Retype the entries exactly; omit all pictures.

Saved entries

Segment Open

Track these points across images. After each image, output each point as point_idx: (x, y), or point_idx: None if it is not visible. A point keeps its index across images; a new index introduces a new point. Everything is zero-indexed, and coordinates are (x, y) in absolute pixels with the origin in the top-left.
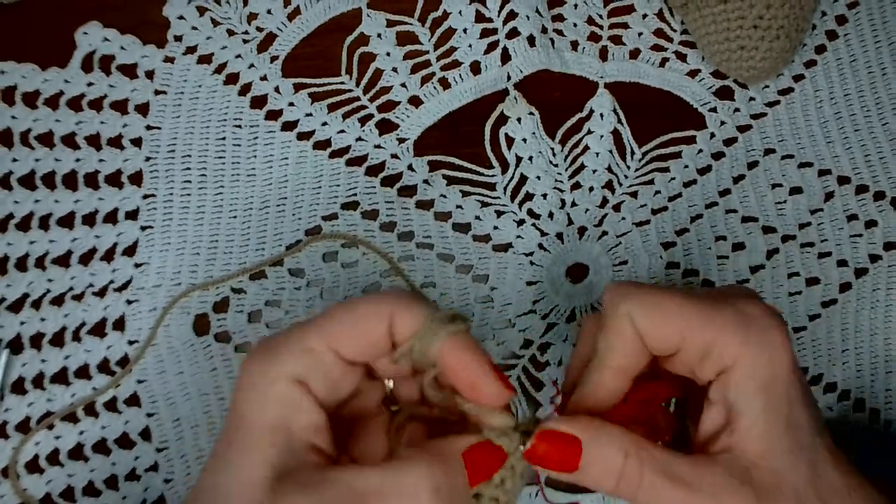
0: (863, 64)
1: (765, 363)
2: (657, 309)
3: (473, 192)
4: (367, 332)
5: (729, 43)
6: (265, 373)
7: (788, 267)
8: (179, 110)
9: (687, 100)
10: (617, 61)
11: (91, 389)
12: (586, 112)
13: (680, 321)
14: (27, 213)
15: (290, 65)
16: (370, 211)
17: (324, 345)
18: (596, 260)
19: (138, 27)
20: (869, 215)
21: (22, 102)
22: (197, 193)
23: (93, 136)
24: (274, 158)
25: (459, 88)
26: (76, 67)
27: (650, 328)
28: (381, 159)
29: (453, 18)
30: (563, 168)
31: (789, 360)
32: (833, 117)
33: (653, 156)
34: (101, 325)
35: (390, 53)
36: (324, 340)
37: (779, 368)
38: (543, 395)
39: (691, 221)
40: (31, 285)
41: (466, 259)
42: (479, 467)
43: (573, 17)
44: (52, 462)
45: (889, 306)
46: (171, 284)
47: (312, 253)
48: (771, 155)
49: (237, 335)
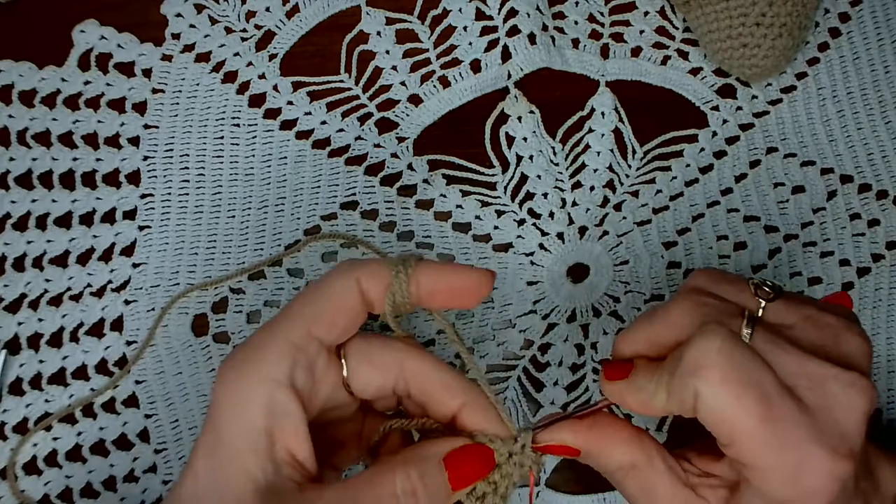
0: (866, 62)
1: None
2: (719, 413)
3: (473, 191)
4: (345, 307)
5: (731, 41)
6: (246, 376)
7: (791, 266)
8: (177, 109)
9: (689, 98)
10: (618, 59)
11: (89, 390)
12: (587, 110)
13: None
14: (24, 213)
15: (289, 63)
16: (369, 210)
17: (305, 334)
18: (597, 260)
19: (135, 25)
20: (872, 214)
21: (18, 101)
22: (195, 193)
23: (90, 134)
24: (272, 157)
25: (459, 87)
26: (73, 66)
27: (703, 418)
28: (381, 158)
29: (453, 16)
30: (563, 167)
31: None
32: (836, 115)
33: (654, 154)
34: (99, 325)
35: (390, 51)
36: (305, 329)
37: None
38: (544, 395)
39: (693, 221)
40: (28, 285)
41: (466, 259)
42: (463, 472)
43: (574, 15)
44: (50, 463)
45: (891, 306)
46: (170, 284)
47: (311, 253)
48: (773, 153)
49: (236, 336)
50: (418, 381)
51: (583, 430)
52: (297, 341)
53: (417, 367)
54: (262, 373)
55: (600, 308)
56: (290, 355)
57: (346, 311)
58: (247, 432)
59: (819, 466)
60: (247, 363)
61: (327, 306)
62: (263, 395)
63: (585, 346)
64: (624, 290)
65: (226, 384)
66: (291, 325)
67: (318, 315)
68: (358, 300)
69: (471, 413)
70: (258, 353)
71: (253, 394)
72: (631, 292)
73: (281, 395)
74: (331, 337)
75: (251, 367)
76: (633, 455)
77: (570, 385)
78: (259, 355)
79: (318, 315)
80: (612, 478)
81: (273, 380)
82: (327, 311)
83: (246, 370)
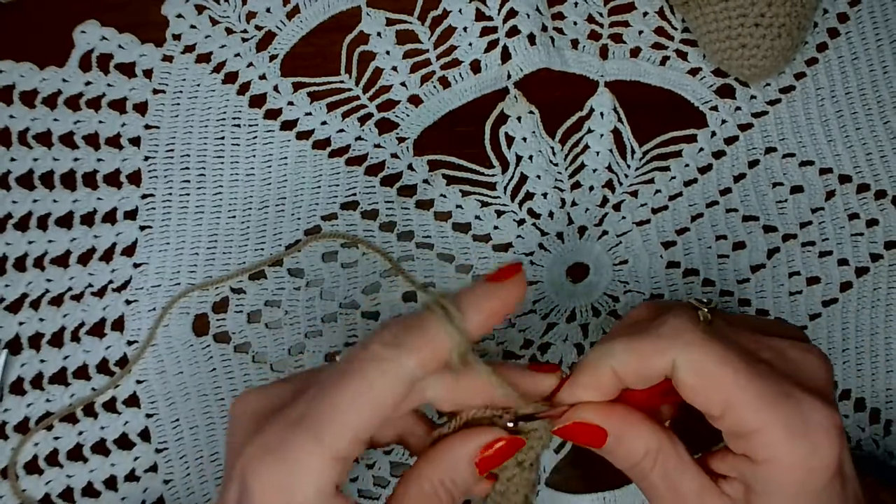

Segment Closed

* _Result_:
Track these points across images. After each image, output each point as point_idx: (x, y), or point_idx: None if it is not visible. A point keeps its index across images; a new index introduces a new point. Everything is zero-indexed, and coordinates are (x, y) in absolute pixels with the origin in the top-left.
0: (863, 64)
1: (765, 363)
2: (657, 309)
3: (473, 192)
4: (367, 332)
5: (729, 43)
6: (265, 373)
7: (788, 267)
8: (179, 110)
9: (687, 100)
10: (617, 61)
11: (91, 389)
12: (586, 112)
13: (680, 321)
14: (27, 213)
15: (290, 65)
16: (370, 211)
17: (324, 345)
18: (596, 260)
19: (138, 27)
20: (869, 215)
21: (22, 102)
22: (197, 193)
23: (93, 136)
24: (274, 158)
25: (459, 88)
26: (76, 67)
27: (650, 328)
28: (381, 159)
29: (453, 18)
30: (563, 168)
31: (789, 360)
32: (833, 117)
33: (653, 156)
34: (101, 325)
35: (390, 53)
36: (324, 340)
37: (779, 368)
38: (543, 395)
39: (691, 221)
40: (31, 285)
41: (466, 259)
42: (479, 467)
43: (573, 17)
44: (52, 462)
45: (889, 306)
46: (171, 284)
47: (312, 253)
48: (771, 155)
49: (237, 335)
0: (866, 62)
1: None
2: (719, 413)
3: (473, 191)
4: (345, 307)
5: (731, 41)
6: (246, 376)
7: (791, 266)
8: (177, 109)
9: (689, 98)
10: (618, 59)
11: (89, 390)
12: (587, 110)
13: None
14: (24, 213)
15: (289, 63)
16: (369, 210)
17: (305, 334)
18: (597, 260)
19: (135, 25)
20: (872, 214)
21: (18, 101)
22: (195, 193)
23: (90, 134)
24: (272, 157)
25: (459, 87)
26: (73, 66)
27: (703, 418)
28: (381, 158)
29: (453, 16)
30: (563, 167)
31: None
32: (836, 115)
33: (654, 154)
34: (99, 325)
35: (390, 51)
36: (305, 329)
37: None
38: (544, 395)
39: (693, 221)
40: (28, 285)
41: (466, 259)
42: (463, 472)
43: (574, 15)
44: (50, 463)
45: (891, 306)
46: (170, 284)
47: (311, 253)
48: (773, 153)
49: (236, 336)
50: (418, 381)
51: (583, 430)
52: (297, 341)
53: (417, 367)
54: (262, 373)
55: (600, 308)
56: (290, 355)
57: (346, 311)
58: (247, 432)
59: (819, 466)
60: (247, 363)
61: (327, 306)
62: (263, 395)
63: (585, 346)
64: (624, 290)
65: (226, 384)
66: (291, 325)
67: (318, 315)
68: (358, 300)
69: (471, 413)
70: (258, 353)
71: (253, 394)
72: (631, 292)
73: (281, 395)
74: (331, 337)
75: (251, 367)
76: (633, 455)
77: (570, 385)
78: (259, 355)
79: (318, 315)
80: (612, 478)
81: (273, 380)
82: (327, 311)
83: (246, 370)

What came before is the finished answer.